O ministro Paulo Guedes ainda não foi capaz de enviar ao Parlamento uma proposta eficiente para a reforma tributária. Resolveu fatiá-la. Primeiro, com o PL 3.887/2020, que visa instituir a Contribuição Social sobre Operações com Bens e Serviços – CBS em substituição a PIS e COFINS. Ao deslocar a base de arrecadação do faturamento para o valor adicionado, acabando com a cumulatividade, a proposta foi criticada por aumentar a carga para profissionais liberais e outros serviços. Agora, o ministro vem com nova fatia. Limitada ao imposto de renda. E cheia de defeitos. A ponto de que o próprio admitiu ter errado na “dosimetria”.

No último dia 14/7, o LiderxEconomia, sob a coordenação do competente Drayton Nejaim, realizou painel sobre a reforma tributária com Armando Monteiro Neto, Bernardo Appy e Décio Padilha. Houve convergência no diagnóstico e na solução. Os panelistas mostraram que as negociações no Comitê Nacional de Secretários da Fazenda (Comsefaz) estão viabilizando um inédito consenso entre os 27 estados. A simplificação tributária passaria pela substituição dos muitos tributos federais, estaduais e municipais por apenas dois ou três. Uma das possibilidades é a criação de um imposto sobre valor agregado, chamado de Imposto sobre Bens e Serviços (IBS), unificando os atuais IPI, PIS, COFINS, ICMS E ISS. Como proposto pela PEC 45/2019, assinada por Baleia Rossi e que tem Bernardo Appy como um dos formuladores. Ou pela PEC 110/2019, do Senado, originalmente elaborada pelo ex-deputado Luiz Carlos Hauly, que unifica IPI, CSLL, PIS, IOF, COFINS, ICMS, ISS, Salário-Educação e Cide Combustíveis. Também em um IBS. Os panelistas reconheceram os defeitos e o pequeno alcance das duas propostas do governo até agora submetidas ao Congresso.

Melhor do que apenas reformar o imposto de renda seria desonerar o consumo, hoje responsável por 68% da arrecadação tributária nacional. Isso atenuaria a regressividade do sistema, sabido que na tributação do consumo as pessoas de menor renda gastam uma proporção maior de seus rendimentos do que as de maior renda. O governo também faria melhor se reduzisse os encargos da folha de salários, desde que sem atingir salários diretos ou indiretos. Poderia eliminar as incidências do salário-educação, PIS e contribuição para o sistema S, as quais poderiam ter outras fontes que não onerassem a folha.
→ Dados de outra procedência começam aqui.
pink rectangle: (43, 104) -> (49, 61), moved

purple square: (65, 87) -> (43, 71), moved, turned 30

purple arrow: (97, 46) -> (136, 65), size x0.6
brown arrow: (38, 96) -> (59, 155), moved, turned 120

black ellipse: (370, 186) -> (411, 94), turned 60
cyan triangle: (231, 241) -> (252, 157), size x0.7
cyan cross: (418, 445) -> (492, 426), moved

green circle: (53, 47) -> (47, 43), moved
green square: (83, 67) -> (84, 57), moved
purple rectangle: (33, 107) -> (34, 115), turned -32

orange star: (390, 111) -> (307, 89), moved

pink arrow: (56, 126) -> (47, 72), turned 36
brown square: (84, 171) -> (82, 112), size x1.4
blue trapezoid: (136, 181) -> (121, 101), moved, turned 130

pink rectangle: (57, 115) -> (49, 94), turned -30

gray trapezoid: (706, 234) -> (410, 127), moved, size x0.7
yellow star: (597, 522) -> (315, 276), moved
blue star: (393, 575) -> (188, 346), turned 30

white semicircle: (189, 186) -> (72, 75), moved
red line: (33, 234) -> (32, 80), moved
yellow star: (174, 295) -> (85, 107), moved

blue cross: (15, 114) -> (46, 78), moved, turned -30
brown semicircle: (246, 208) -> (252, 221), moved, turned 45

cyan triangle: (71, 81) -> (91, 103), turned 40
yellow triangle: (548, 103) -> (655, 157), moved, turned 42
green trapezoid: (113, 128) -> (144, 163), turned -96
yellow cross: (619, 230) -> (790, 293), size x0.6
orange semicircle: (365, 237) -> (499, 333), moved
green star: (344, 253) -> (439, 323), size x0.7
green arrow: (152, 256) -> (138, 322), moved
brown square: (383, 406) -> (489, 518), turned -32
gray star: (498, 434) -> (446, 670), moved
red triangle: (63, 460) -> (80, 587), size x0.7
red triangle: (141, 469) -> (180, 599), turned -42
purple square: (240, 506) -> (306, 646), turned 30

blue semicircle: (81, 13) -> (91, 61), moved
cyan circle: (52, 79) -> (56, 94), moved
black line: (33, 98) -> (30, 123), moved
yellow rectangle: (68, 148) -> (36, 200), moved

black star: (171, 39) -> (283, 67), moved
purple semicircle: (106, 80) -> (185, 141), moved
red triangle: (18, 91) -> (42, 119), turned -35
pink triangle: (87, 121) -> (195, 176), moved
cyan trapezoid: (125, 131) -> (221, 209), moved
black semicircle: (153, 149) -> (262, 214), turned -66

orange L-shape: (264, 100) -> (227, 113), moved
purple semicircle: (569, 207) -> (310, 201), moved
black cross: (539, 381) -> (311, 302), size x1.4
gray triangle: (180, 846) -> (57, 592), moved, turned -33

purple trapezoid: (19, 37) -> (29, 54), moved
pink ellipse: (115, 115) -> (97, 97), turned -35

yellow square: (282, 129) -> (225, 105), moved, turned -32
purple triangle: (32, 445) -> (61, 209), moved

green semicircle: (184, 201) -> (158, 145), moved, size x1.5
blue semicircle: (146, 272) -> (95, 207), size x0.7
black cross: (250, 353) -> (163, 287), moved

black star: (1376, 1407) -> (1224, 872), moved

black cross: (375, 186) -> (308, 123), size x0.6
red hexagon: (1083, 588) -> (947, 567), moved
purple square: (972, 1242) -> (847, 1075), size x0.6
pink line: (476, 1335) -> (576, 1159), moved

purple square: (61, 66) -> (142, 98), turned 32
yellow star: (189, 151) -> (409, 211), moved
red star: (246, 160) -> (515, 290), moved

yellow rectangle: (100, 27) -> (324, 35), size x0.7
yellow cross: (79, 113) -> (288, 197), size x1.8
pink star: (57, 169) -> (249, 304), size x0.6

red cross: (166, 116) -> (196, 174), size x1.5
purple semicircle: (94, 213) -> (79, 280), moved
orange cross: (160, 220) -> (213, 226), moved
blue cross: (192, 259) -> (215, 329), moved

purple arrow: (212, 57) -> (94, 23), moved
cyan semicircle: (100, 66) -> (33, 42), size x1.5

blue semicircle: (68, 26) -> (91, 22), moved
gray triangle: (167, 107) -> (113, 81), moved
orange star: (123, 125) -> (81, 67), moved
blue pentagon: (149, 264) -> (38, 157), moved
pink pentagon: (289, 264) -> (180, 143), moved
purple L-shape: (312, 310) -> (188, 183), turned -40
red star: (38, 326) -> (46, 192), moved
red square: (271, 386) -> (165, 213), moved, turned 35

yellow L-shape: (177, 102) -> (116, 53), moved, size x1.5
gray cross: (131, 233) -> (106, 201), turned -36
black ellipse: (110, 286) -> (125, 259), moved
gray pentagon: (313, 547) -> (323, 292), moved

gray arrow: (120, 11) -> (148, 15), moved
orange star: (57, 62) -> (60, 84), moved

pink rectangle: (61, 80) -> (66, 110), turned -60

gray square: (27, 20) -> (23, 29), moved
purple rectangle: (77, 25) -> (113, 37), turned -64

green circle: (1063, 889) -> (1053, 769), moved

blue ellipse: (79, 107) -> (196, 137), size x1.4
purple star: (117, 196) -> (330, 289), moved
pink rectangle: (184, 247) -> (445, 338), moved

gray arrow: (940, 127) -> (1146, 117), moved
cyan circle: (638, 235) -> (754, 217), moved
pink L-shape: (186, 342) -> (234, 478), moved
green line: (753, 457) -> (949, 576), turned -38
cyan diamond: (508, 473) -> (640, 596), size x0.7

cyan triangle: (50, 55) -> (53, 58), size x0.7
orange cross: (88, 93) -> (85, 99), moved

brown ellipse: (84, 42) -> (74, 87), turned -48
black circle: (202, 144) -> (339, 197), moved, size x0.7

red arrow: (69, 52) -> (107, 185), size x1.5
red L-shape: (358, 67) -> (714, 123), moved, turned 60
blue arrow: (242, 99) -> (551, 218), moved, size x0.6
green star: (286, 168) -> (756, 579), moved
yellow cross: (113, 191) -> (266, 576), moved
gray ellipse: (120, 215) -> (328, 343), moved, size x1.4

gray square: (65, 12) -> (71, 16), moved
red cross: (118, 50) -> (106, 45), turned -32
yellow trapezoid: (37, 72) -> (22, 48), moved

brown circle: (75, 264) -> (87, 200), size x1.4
Isso fortaleceria o investimento e a competitividade de setores como o de serviços, que empregam muito. Mais uma vez, o “Posto Ipiranga” desperdiçou uma oportunidade para uma reforma mais ampla do sistema tributário. Poderia aproveitar os consensos do foro dos secretários estaduais da fazenda, bem como as formulações das PEC 45 e 110. Sua reforma fatiada atraiu o repúdio de especialistas e dos setores envolvidos, embora tenha aspectos positivos como a correção da tabela do IRPF (a faixa de isenção passa de R$ 1.903 para R$ 2.500 mensais) e a potencial maior retenção de recursos nas empresas com a diminuição do IRPJ e a taxação da distribuição de dividendos.